A Georgia Notice of Default should never be ignored, but it may not lead to foreclosure if you keep your wits about you and investigate your options.
Sometimes we all hit a rough patch in life. Circumstances beyond our control can temporarily send our well-planned lives into a tailspin. Sometimes, in spite of our best efforts to meet our monthly financial obligations, often robbing Peter to pay Paul....sometimes, we run out of money before we run out of month. And sadly, sometimes or mortgage payments get backed up. It happens, way more often than folks will readily talk about.
So you sashayed out to the mailbox on this sunny Georgia morning and got an unwanted surprise: your lender has issued you a dreaded Notice of Default! They are threatening foreclosure unless you pay up now.
Your hands begin to shake, the pit of your stomach seems to sink to the bottom of your feet, and the blood drains from your face. This seems like the worst possible thing that could happen right now.
Stop! Don't panic.While the understandable first reaction to a notice of pending foreclosure may be dread and despair, don't linger there. It may take a little wrangling, but you're not down for the count just yet. Pull yourself together and see if there is any way to fight back.
Put your fear aside and get ready to wrestle.
There may be something you can do to turn this regrettable situation around. Perhaps all you need is a little more time.

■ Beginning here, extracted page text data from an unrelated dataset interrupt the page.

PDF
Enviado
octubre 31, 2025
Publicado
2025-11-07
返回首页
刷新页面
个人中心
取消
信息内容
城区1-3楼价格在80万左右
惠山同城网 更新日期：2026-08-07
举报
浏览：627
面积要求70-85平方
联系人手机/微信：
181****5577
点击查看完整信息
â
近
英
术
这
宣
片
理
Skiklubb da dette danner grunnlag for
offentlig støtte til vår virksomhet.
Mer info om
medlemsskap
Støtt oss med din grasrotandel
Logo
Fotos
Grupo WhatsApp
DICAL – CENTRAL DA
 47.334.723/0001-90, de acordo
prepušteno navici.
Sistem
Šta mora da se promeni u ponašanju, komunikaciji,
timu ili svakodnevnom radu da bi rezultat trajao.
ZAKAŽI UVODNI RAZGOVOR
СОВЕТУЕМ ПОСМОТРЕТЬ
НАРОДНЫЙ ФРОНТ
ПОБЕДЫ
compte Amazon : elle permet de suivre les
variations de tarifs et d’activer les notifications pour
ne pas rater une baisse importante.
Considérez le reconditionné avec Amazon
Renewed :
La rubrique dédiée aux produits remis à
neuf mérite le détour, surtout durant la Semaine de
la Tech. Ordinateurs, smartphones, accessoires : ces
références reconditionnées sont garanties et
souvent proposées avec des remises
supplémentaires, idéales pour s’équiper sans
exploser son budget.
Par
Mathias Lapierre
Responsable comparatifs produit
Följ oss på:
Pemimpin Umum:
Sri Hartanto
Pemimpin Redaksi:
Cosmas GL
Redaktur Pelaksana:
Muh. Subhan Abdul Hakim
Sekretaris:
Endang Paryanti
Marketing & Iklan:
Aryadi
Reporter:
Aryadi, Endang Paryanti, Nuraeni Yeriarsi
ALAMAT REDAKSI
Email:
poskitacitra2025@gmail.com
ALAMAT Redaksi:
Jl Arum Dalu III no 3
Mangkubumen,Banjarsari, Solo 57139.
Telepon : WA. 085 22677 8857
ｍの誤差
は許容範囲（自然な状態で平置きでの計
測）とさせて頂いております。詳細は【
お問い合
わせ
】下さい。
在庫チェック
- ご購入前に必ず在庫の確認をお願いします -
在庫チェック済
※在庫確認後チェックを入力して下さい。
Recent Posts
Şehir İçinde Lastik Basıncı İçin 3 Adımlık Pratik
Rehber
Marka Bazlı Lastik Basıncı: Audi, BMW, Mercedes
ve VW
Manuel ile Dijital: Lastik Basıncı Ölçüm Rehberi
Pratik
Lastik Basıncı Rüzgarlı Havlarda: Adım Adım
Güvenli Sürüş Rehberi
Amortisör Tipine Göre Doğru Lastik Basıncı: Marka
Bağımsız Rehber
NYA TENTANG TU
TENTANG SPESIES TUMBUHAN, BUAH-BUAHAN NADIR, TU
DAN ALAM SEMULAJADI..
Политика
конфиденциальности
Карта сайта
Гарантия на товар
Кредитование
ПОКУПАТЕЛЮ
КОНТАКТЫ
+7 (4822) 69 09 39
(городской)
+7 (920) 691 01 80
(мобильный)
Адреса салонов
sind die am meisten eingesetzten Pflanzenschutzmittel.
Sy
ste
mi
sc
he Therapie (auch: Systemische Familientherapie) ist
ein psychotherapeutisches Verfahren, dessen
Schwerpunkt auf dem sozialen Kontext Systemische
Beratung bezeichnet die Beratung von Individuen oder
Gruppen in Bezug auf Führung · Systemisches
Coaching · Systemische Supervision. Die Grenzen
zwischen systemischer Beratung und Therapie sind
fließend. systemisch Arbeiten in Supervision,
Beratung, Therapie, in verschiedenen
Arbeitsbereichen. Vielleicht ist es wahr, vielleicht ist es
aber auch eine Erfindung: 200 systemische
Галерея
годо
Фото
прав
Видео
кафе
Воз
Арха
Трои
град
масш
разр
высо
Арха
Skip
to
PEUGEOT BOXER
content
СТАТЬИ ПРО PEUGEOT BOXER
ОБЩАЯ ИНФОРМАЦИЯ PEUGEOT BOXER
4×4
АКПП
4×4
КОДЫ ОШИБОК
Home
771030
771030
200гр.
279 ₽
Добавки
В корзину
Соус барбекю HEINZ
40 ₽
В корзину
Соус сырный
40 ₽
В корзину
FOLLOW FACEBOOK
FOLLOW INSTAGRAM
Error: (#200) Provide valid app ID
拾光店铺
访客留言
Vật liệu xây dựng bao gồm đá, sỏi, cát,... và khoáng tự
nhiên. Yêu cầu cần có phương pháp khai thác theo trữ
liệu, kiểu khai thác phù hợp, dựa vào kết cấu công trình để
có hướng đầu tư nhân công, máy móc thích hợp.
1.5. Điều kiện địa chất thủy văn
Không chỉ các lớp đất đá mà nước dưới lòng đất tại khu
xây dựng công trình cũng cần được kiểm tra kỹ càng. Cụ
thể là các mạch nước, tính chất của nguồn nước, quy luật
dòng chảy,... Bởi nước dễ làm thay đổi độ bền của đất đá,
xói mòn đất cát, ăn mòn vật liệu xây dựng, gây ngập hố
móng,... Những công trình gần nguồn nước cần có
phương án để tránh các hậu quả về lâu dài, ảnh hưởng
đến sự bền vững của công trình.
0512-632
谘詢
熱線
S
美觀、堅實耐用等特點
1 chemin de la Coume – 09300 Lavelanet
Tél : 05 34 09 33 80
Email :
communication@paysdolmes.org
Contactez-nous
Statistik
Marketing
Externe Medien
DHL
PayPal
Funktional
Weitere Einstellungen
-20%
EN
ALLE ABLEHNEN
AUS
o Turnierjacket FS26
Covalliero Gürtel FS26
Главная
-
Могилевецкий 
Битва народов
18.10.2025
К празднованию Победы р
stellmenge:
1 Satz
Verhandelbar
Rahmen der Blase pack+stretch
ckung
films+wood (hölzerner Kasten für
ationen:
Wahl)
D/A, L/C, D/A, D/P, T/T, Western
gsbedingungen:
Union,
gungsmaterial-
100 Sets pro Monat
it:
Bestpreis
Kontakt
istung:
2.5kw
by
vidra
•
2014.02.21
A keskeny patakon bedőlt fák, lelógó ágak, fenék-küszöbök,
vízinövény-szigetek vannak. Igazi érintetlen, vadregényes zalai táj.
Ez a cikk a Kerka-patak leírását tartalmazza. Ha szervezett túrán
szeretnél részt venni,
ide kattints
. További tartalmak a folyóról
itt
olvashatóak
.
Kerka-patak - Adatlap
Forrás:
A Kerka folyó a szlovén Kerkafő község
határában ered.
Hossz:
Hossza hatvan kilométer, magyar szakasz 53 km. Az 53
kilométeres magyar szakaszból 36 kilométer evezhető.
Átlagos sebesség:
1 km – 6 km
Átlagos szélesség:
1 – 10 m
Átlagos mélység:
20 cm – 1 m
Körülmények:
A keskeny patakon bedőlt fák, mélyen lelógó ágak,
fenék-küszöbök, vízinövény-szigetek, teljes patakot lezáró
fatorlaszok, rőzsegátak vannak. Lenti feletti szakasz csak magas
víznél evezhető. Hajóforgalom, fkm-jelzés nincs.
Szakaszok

These days, most lenders would rather work with you than foreclose on you. It's not quite altruism on their part -- rather, it's for their own benefit in most cases. Did you know that it can cost the lender more money to foreclose than to work it out? According to my research, lenders often spend an average of $40,000 - $50,000 and sometimes much more in total expenses, fees and losses when they foreclose. In some cases they even have to fight it out in court before they can take your house to the courthouse steps.
So, get right on the phone and contact your lender to see what you can work out. You may be surprised to learn that you do have options.
Could you get your loan caught up soon?
If your financial problems are temporary and you know the situation will be made right soon, you may be able to work out a repayment plan that will satisfy your lender. You may even be able to defray part or all of the missed payments by having them added back into your loan on the back end. It is worth asking, don't you think?
Could restructuring the mortgage solve your problem?
First ask for a Loan Modification. In some cases, your mortgage payments can be restructured to give you a more manageable monthly payment. This often involves and extension of the original loan term, but can allow you to stay in your house with a payment you can afford.
Could a short sale be your answer?
If they are unable to modify your loan to a monthly payment you can comfortably manage, you can ask for a Short Sale to avoid foreclosure. In a short sale, you put your house on the market and get a purchase offer for fair market value, whatever that may be. You and your Realtor should then make a solid case to your lender as to why they should accept the offer as "payment as agreed" and release you from the former debt. This is a simplification of the process, of course. In reality, it can be a tricky transaction to navigate, but an experienced short sale specialist or distressed property expert can smooth the process, and assist you to a successful resolution. The Property gets sold, the lender nets more money, and you avoid foreclosure and get released from an unaffordable obligation.
Try a short sale solution.
Its a win-win situation for everyone involved. You get out from under your debt, and the lender saves money too. Consider the objectives of the lender. They want what's best for their bottom line, and that ususally is not another bank-owned property stting on the market, maybe even languishing there, losing value by the month. Foreclosure costs the lender in advertising, attorneys fees, maintenance, REALTOR fees, repairs, vandalism, etc. From the lender point of view, it might be better to delay the foreclosure and give you an opportunity to short sell. You'll never know unless you ask.
So start by talking to your lender. And then, if that fails to resolve your dilemma, don't just talk to any old agent. Call in an agent who is also a short sale expert who specializes in situations like yours.
It is very likely that you can avoid Georgia foreclosure if you act fast and get all of the facts you need.